I have collaborated with artists, designers and architects fabricating wooden objects and have recently begun to make a wooden range for interiors.
I am currently based in Kent but can collect and return work from across the UK. I am also entirely at home working with modern furniture & with modern finishes. I have extensive experience of mixing new with old.
“ At the heart of good making lies an intuitive knowledge of wood as a material, of its origins, its properties and behaviour; of its place in the balance of the natural order of things. The sense of design that grows out of this understanding is always interesting, often exceptional and occasionally sublime.
I have an increasing admiration for the skill, ingenuity and resourcefulness of the craftsmen and women of whose work I am caretaker.”
Stephen Parrott
Background
I was born and grew up in Johannesburg, went to boarding school in Kwa-Zulu Natal and moved to England in the early 1970’s.
I worked initially with musical instruments, for which I have an enduring passion. The move to antique furniture arose out of sheer admiration for the skill of Georgian woodworking craftsmanship. My apprenticeship was served with Antique Restorations Limited, who had been official restorers to Sotheby’s since the war. Four exceptional men, whose knowledge and experience I draw on on a daily basis.
Since then I have worked alone but have had the good fortune of numerous collaborations with craftsmen and women of exceptional talent and ability, all of whom I continue to work with; carving, gilding and painting, upholstery, cane & rush, glass and metal.
Practice
I see each piece as a full set of encoded instructions, in the makers’ own hand. The rhythm and weight of execution is clear and serves as the foundation for my own, the clues are in the wood and each piece is different.
This is the energy that drives my work: minimum intervention is key, economy of effort and precision in execution.
This is a physical knowledge: the basic principles of woodworking and finishing are universal, have evolved over centuries and been passed directly through generations.
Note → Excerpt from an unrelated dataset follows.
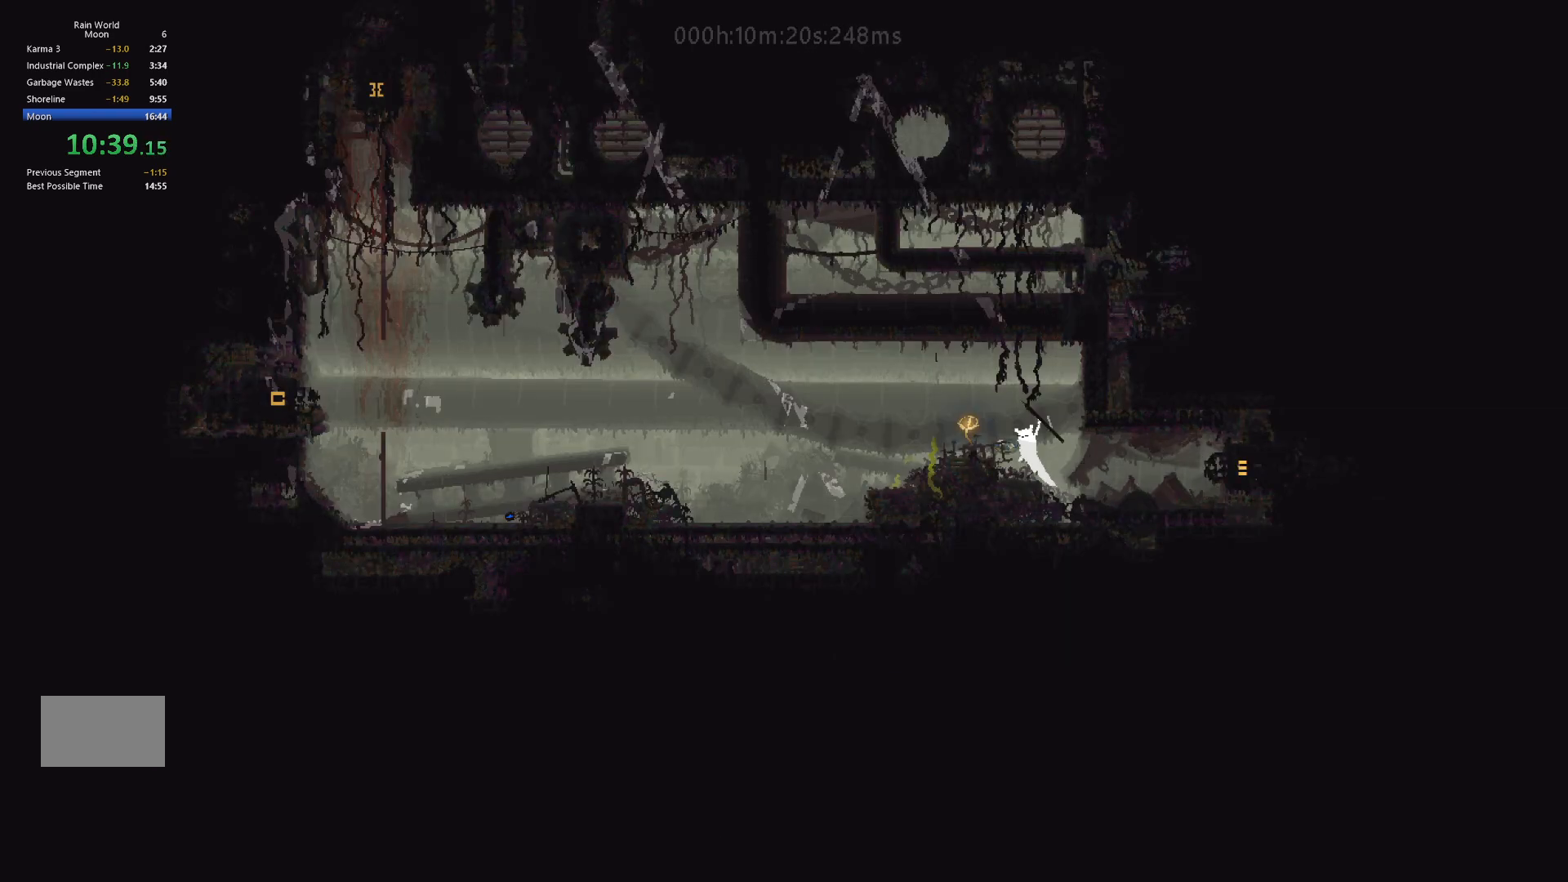
{"keys": ["left"], "events": [[17, "j", "up"]]}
The intended function of any piece provides the foundation for work. Once the structure is sound, attention can be turned to detail and to the finish. Time will have left its mark, sometimes delicately, sometimes not so.
My aim is to preserve what is good and beautiful whilst making good any injury. The subtle imprint of hundreds of years of light and dark, of life and touch cannot be replicated – therein lies the magic and this is to be protected.
The feel and presence of the piece is as important as the appearance. At another level, my work is essentially the conservation of aide-memoire.
.All this was foreseen in the original making. At the centre of course is my client, the current owner and custodian, the fulcrum across the span of time into the future.
Good restoration is a good investment.